Three European banks have revealed capital-raising plans as they sought to reassure markets hours before the results of stress tests on the financial health of 91 of the region’s lenders were due to be made public.
National Bank of Greece , Greece’s biggest bank, on Friday announced that it had strengthened its capital base by €450m ($579m) through a private placement of a lower tier two note, while Slovenia’s NLB confirmed that it would seek to raise €400m via a rights issue.
In Spain, Banca Civica, which was formed from the merger of three smaller savings cajas, said on Friday it plans to place €450m in convertible bonds. In a statement, the lender said it had signed an agreement with JC Flowers, the US private equity group, which will subscribe to the full amount of the issue.
European bank were mostly lower ahead of the results of the tests, expected after the market closes on Friday, led by UK banks.
HSBC was down 2.1 per cent, Standard Chartered was 2 per cent weaker and Barclays was 1.8 per cent lower in London. Deutsche Bank was 1.2 per cent lower in Frankfurt, while BNP Parisbas and Crédit Agricole, the French banks, were also lower. Santander and BBVA, two of Spain’s largest banks fell, reversing earlier gains.
On the currency exchanges, the euro slumped against the dollar after a draft document said the 91 banks being stress-tested were only examined on European sovereign debt losses for the bonds they trade, rather than those they hold to maturity.

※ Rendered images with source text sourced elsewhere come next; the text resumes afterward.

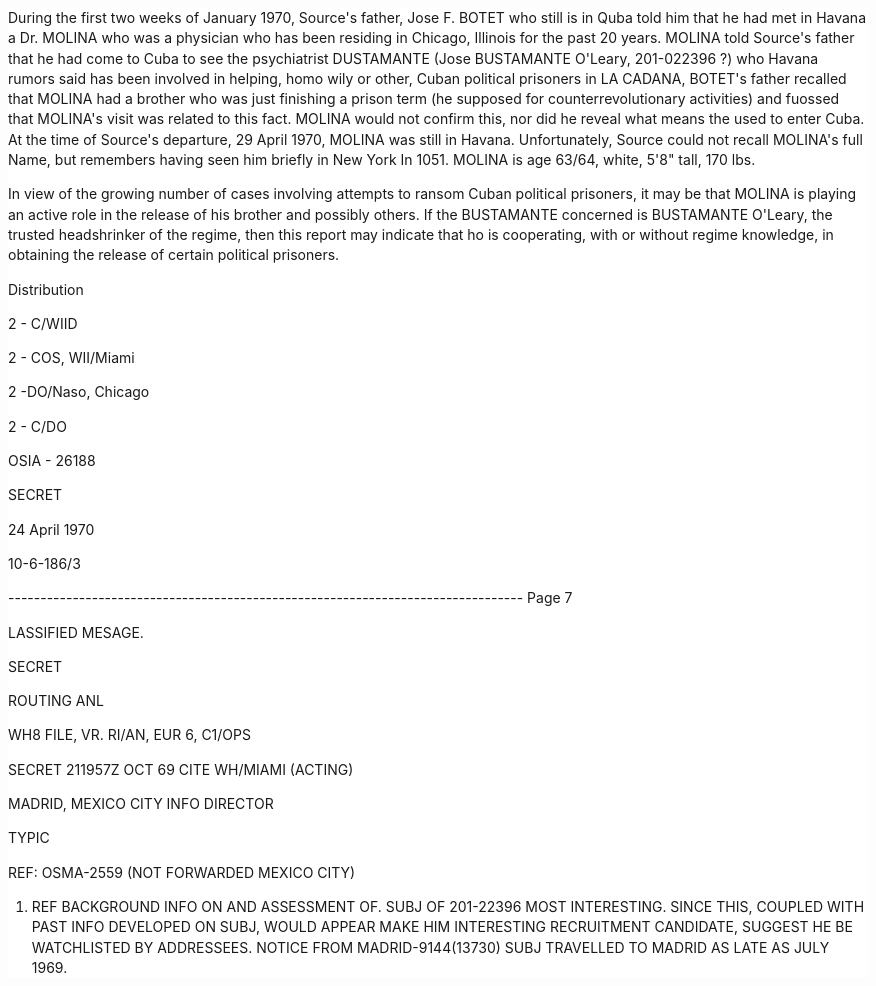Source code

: During the first two weeks of January 1970, Source's father, Jose F. BOTET who still is in Quba told him that he had met in Havana a Dr. MOLINA who was a physician who has been residing in Chicago, Illinois for the past 20 years. MOLINA told Source's father that he had come to Cuba to see the psychiatrist DUSTAMANTE (Jose BUSTAMANTE O'Leary, 201-022396 ?) who Havana rumors said has been involved in helping, homo wily or other, Cuban political prisoners in LA CADANA, BOTET's father recalled that MOLINA had a brother who was just finishing a prison term (he supposed for counterrevolutionary activities) and fuossed that MOLINA's visit was related to this fact. MOLINA would not confirm this, nor did he reveal what means the used to enter Cuba. At the time of Source's departure, 29 April 1970, MOLINA was still in Havana. Unfortunately, Source could not recall MOLINA's full Name, but remembers having seen him briefly in New York In 1051. MOLINA is age 63/64, white, 5'8" tall, 170 lbs.

In view of the growing number of cases involving attempts to ransom Cuban political prisoners, it may be that MOLINA is playing an active role in the release of his brother and possibly others. If the BUSTAMANTE concerned is BUSTAMANTE O'Leary, the trusted headshrinker of the regime, then this report may indicate that ho is cooperating, with or without regime knowledge, in obtaining the release of certain political prisoners.

Distribution

2 - C/WIID

2 - COS, WII/Miami

2 -DO/Naso, Chicago

2 - C/DO

OSIA - 26188

SECRET

24 April 1970

10-6-186/3


-------------------------------------------------------------------------------- Page 7

LASSIFIED MESAGE.

SECRET

ROUTING ANL

WH8 FILE, VR. RI/AN, EUR 6, C1/OPS

SECRET 211957Z OCT 69 CITE WH/MIAMI (ACTING)

MADRID, MEXICO CITY INFO DIRECTOR

TYPIC

REF: OSMA-2559 (NOT FORWARDED MEXICO CITY)

1. REF BACKGROUND INFO ON AND ASSESSMENT OF. SUBJ
   OF 201-22396 MOST INTERESTING. SINCE THIS, COUPLED
   WITH PAST INFO DEVELOPED ON SUBJ, WOULD APPEAR MAKE HIM
   INTERESTING RECRUITMENT CANDIDATE, SUGGEST HE BE
   WATCHLISTED BY ADDRESSEES. NOTICE FROM MADRID-9144(13730)
   SUBJ TRAVELLED TO MADRID AS LATE AS JULY 1969.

Switzerland’s regulators will also publish the results of their banking stress tests on Friday, an exercise the country’s bankers say was “twice as tough” on Credit Suisse and UBS as the EU stress tests.
The announcement by National Bank of Greece followed last-minute revisions by Athens banks on Wednesday after criteria for Greece on bond portfolios and non-performing loans were unexpectedly tightened.
Analysts said concern was mounting that several of the six Greek banks included would fail the stress tests under the revised criteria.
If a Greek bank fails the test, it would be able to seek a capital injection from a €10bn financial stability fund set up this month under the terms of Greece’s €110bn bail-out by the European Union and International Monetary Fund.
NBG said its tier two note would be issued on August 3 by a UK-based subsidiary. Last week the bank denied Greek media reports it was planning a capital increase. The issue would strengthen NBG’s total capital ratio by 66 basis points under Greek central bank regulations in tier two securities.
Greek banks have transferred the bulk of their bondholdings, estimated at around €45bn, from trading to hold-to-maturity portfolios.
With estimated bondholdings of around €22bn, NBG has the largest portfolio of sovereign debt of any Greek bank.
Banca Civica’s bond deal with JC Flowers carries an initial interest rate of 7.5 per cent. Banca Civica said that was 25 basis points cheaper than accessing funds from the government’s bank restructuring fund, or FROB.
The deal follows concerns in Spain that several of the country’s 18 savings banks would fail the stress tests and would need more capital. Earlier this month the government decreed new rules allowing unlisted regional savings banks, or cajas, to issue a form of share, including voting rights and making it easier for them to issue debt.
In Slovenia, NLB, with a tier one capital ratio of 7.2 per cent, is widely expected to underperform in the stress tests compared with its peer group. NLB has for months made no secret of its desire to raise capital. If the new plan fails, the bank said it would adjust its operations to its present capital capacities, acknowledging that its balance sheet used capital instruments that were “essentially debt instruments and so far still included in equity, but will fall due in the following years”.
The group made a €34.6m loss in the first half of this year because of large provisioning.